## Source passage:
■ ■ ■
This “world of endless pulsations”—more skittering than soaring—finds unexpected kinship in Stan Brakhage’s Mothlight. Realized at a moment of extreme financial and emotional hardship, Brakhage, as is well known, made this film without a camera, affixing plant and insect matter directly to clear film leader and creating what is in essence a long, thin assemblage of organic material. Such a work was possible only with profound understanding of the cinematic apparatus and the extent to which its mechanisms could be transgressed; in a certain sense, too, the film is a successful reverse-engineering of the cinematic process originally conceived by Muybridge and Marey.
■ ■ ■
## Available records:
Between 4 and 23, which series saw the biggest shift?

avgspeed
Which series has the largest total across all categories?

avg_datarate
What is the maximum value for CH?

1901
■ ■ ■
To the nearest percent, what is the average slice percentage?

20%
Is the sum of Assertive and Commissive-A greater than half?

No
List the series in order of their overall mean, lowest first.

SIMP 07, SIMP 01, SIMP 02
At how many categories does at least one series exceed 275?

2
■ ■ ■
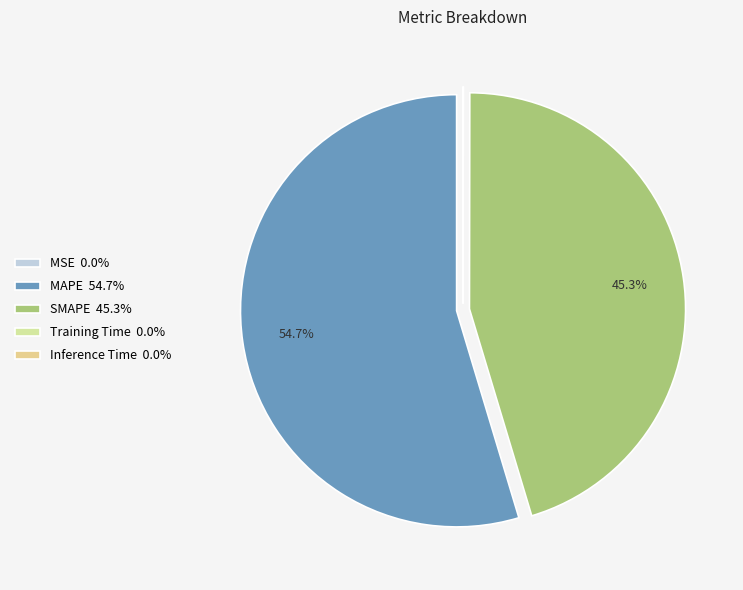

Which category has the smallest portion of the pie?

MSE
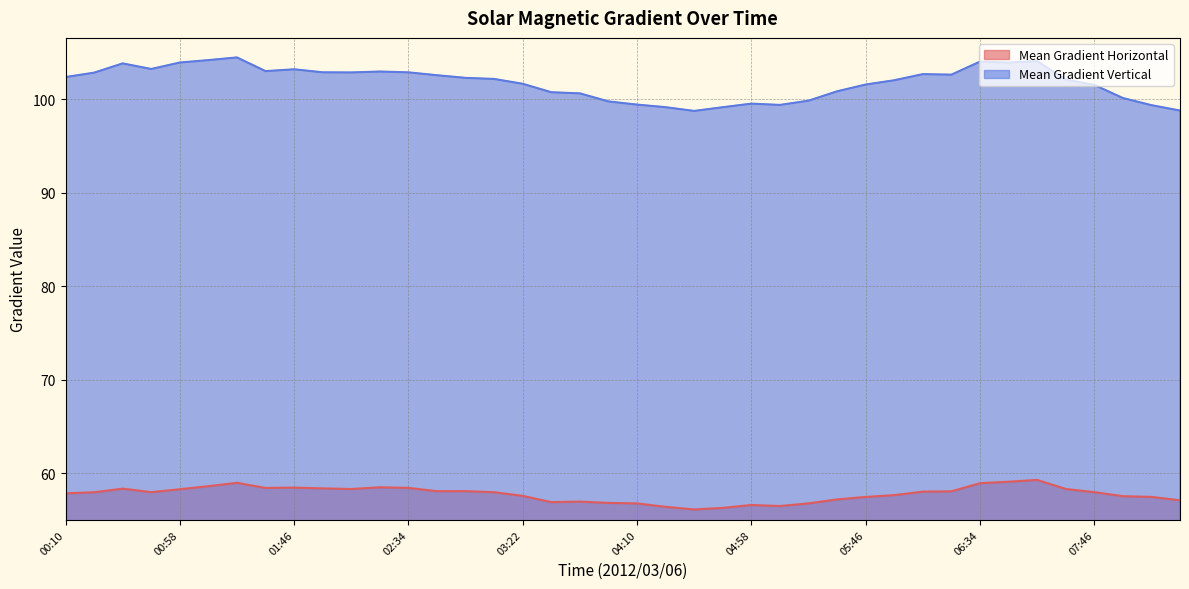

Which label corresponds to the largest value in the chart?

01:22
■ ■ ■
## List of tasks:
A) Copy the rows word for word, starting with the line that contains "SIMP 07, SIMP 01, SIMP 02" and going on through the line that contains "At how many".
B) Extend the passage on Brakhage's Mothlight, picking up after its last sentence.

## Expected outputs:
A)
SIMP 07, SIMP 01, SIMP 02
At how many categories does at least one series exceed 275?

B)
Described by the filmmaker as “what a moth might see from birth to death if black were white and white were black” (14), Brakhage’s counterintuitive strategy was not only a groundbreaking formal achievement, but also a vivid evocation of spastic lepidopteric movement. Alternately readable as the viewer’s own struggle in following a moth’s unpredictable flight path, human and animal gaze are not so much aligned as rendered indistinguishable. Through its virtual reanimation of the dead, conflation of projector bulb with the porch light by which his subjects perished, and (in his own brutally honest assessment) a parallel to his own life in the inherent self-destructiveness of trying to support a family through making small-gauge experimental film, Mothlight’s marriage of craft and concept is exquisitely wrought, something close to perfection.

Despite their extreme differences in craft and process, the work of Sam Easterson shares with Mothlight a dream of identification with animals much like that imagined by Baker. Carefully fitting his subjects with head-mounted cameras, Easterson’s stunning videos offer an uncompromisingly first-person point of view- if that “person” just so happened to be an animal. Imagine Lady in the Lake remade with a cast of waterfowl: what had once been a novel experiment in narrative cinema (later adopted as a common framing strategy in video games) is here transposed into an extended—if at times approximate—consideration of the animal ocular.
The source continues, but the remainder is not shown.